_What is needed_
What is needed is an exact copy of the line that contains "mas nem todas convêm. Todas as coisas me são" and of all later lines to the end of the records below, with no other lines.

*** Input records ***

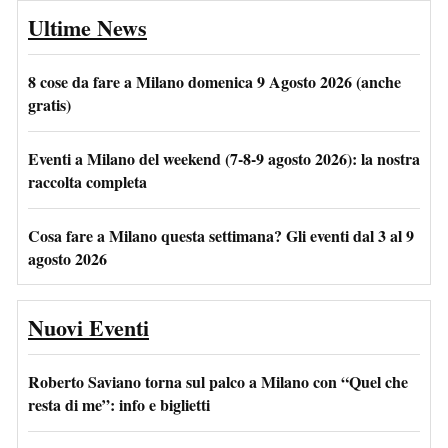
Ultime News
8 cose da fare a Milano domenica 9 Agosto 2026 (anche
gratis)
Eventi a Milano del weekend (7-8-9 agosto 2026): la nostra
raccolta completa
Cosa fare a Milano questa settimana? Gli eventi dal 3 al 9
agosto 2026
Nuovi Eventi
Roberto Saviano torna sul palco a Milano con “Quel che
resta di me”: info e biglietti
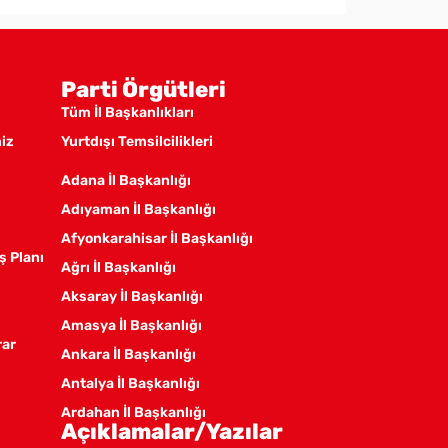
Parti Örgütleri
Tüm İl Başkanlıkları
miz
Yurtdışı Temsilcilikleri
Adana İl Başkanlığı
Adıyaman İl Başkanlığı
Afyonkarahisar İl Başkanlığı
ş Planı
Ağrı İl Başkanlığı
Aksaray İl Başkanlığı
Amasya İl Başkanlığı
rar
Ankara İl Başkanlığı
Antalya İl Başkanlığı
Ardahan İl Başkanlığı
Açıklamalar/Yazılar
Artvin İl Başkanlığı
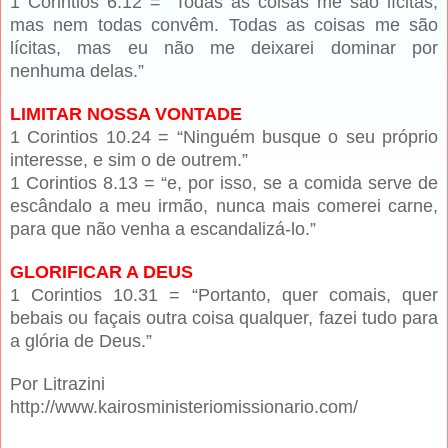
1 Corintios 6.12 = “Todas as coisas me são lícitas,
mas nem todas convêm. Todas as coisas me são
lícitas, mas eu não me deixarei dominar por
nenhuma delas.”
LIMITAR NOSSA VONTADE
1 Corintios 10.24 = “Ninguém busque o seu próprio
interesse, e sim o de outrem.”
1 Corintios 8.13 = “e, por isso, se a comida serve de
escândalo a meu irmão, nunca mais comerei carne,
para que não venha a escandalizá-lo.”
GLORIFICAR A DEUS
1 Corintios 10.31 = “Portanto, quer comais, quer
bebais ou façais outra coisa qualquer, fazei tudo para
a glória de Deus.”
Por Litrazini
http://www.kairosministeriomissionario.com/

*** End of Input records ***

_Output below_
mas nem todas convêm. Todas as coisas me são
lícitas, mas eu não me deixarei dominar por
nenhuma delas.”
LIMITAR NOSSA VONTADE
1 Corintios 10.24 = “Ninguém busque o seu próprio
interesse, e sim o de outrem.”
1 Corintios 8.13 = “e, por isso, se a comida serve de
escândalo a meu irmão, nunca mais comerei carne,
para que não venha a escandalizá-lo.”
GLORIFICAR A DEUS
1 Corintios 10.31 = “Portanto, quer comais, quer
bebais ou façais outra coisa qualquer, fazei tudo para
a glória de Deus.”
Por Litrazini
http://www.kairosministeriomissionario.com/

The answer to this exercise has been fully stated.